I have previously written about the economics of the restaurant trade. Having done that, I need to identify some characteristics of restaurants that can lead to a bad experience while eating out. Visiting a restaurant is all about the total experience, and not merely the quality of the food. Poor experiences lead to poor trade and eventually to a failed restaurant. Red flags, listed below, may give warning that the experience is likely to be unsatisfactory.
- Have you booked? The typical scenario is a cavernous room, complete with an immaculately dressed host/hostess at the front desk. When you say you haven’t, you are promptly despatched to a dark recess at the back of the restaurant, often quite close to the toilets. When you leave two hours later, no one else has arrived yet to take up their “reservations.”
- The menu is incomprehensible. You may be handed a menu in which you cannot understand the names of the dishes, leave alone pronounce the individual words. You either need a Google translator or to have someone knowledgeable at your side. Otherwise, just go somewhere where the menu is in plain English.
- The menu is inflexible. If you ask the waiter for an ingredient in your dish to be removed from, or swapped with a similarly priced alternative, you are told that “it is not possible.” This might mean that the dishes are either mass produced and bought in, or the chef is an amateur and you are moving away from his or her zone of comfort.
- The plates are not merely “small,” but very small. You have racked up a large bill after ten small plates but still remain hungry.
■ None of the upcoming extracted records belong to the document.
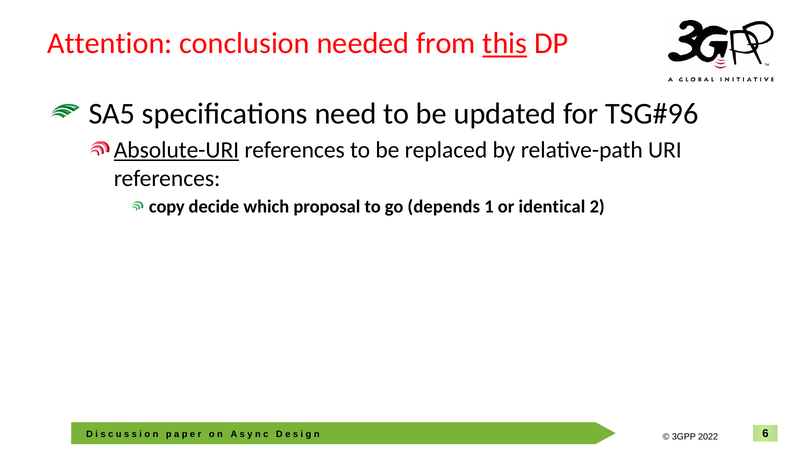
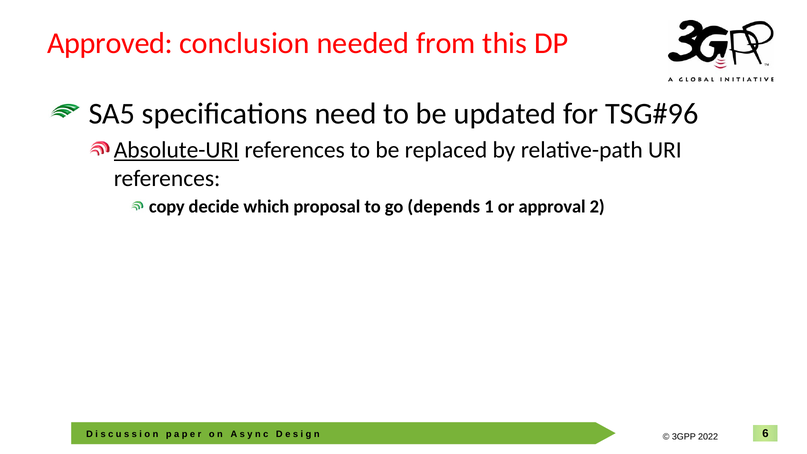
Attention: Attention -> Approved
this underline: present -> none
identical: identical -> approval
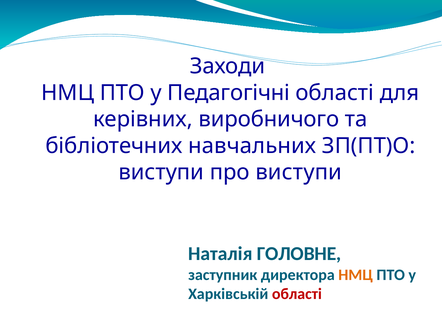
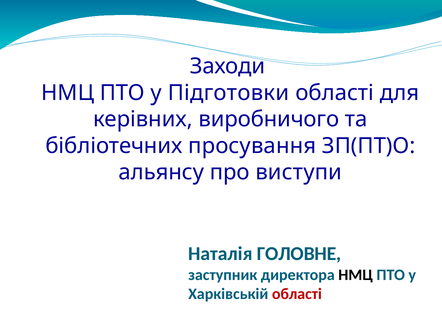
Педагогічні: Педагогічні -> Підготовки
навчальних: навчальних -> просування
виступи at (161, 173): виступи -> альянсу
НМЦ at (356, 275) colour: orange -> black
The restaurateur is using demand and supply economics in the hope that you will order another ten plates before leaving. Beware in particular of over-priced “tapas”-style offerings.
- Even worse, you do not get any plates at all. The food is served on chunky slabs of wood that are far too small for the purpose. Half your meal ends up on the table as you make clumsy attempts to retrieve it off the substitute for a plate. Even worse, the meal arrives in a tiny metal cage or piled up in a mini bucket.
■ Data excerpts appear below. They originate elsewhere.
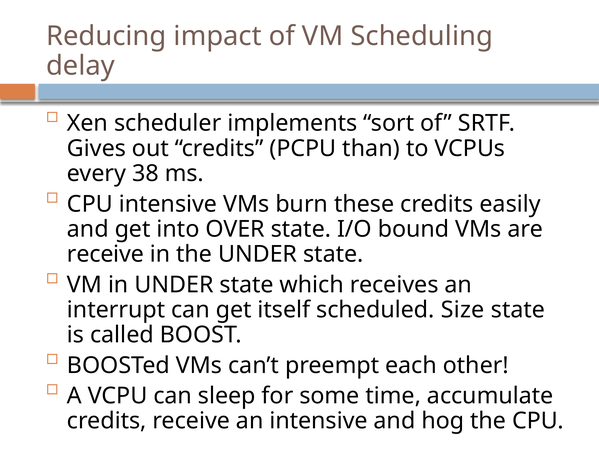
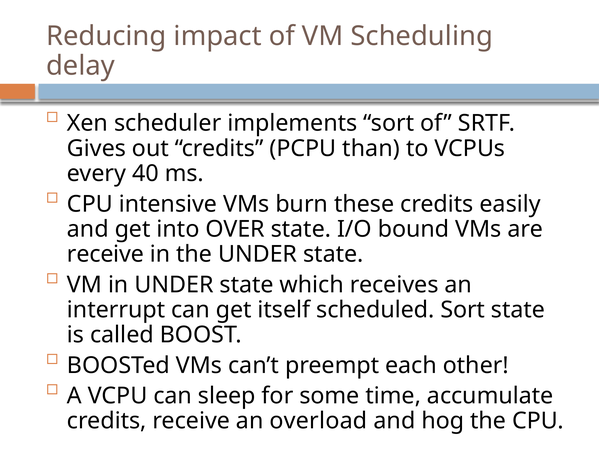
38: 38 -> 40
scheduled Size: Size -> Sort
an intensive: intensive -> overload
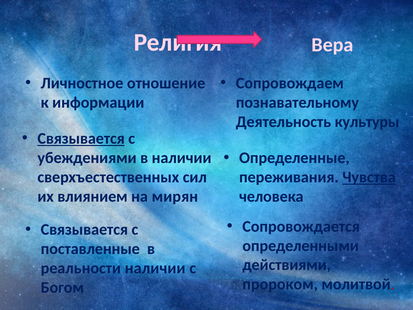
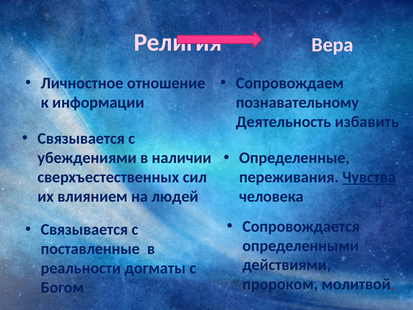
культуры: культуры -> избавить
Связывается at (81, 138) underline: present -> none
мирян: мирян -> людей
реальности наличии: наличии -> догматы
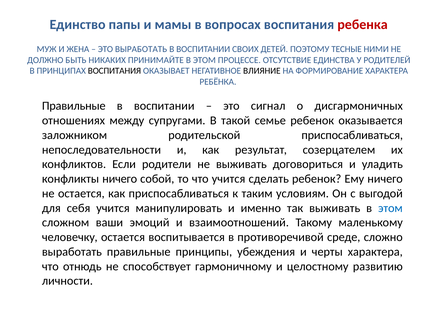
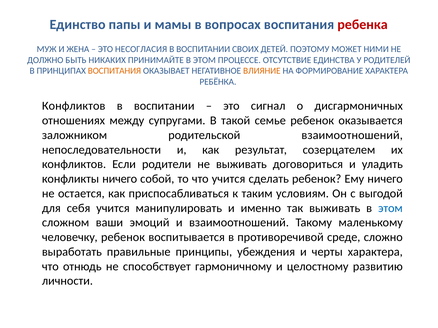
ЭТО ВЫРАБОТАТЬ: ВЫРАБОТАТЬ -> НЕСОГЛАСИЯ
ТЕСНЫЕ: ТЕСНЫЕ -> МОЖЕТ
ВОСПИТАНИЯ at (114, 71) colour: black -> orange
ВЛИЯНИЕ colour: black -> orange
Правильные at (74, 106): Правильные -> Конфликтов
родительской приспосабливаться: приспосабливаться -> взаимоотношений
человечку остается: остается -> ребенок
- Hidden extras. You have enjoyed the liberal supply of bread and olives on the table, and are even provided with seconds, unaware that an undeclared cover charge will be surreptitiously added to the bill.
- The service is overpowering. Every time the fluid level in your wineglass drops even slightly, someone appears from nowhere to top it up. Apart from the fact that you may have already exceeded your daily recommended units of alcohol, you feel paranoid that someone is watching your every move. Also, strangers keep asking you whether you have “enjoyed ” the meal.
- The supercilious waiter. The waiter’s body language is one of disdain, making you feel uneasy. Every request from you is met by a disapproving look, making you feel that you would rather have been somewhere else. Either order the £100 bottle of wine and raise your standing in the eyes of the waiting staff, or shut up and eat up. You have been warned.
- The greedy restaurateur. The service was lousy, but a 12.5% service charge has already been added to the bill. An additional request for a “gratuity” appears on the card machine as you are paying up.
- Poor hygiene standards. The toilets are next door to the kitchen, and the smells within are unpleasantly overpowering. The premises are generally unclean. You wonder whether the inside of the kitchen is just the same.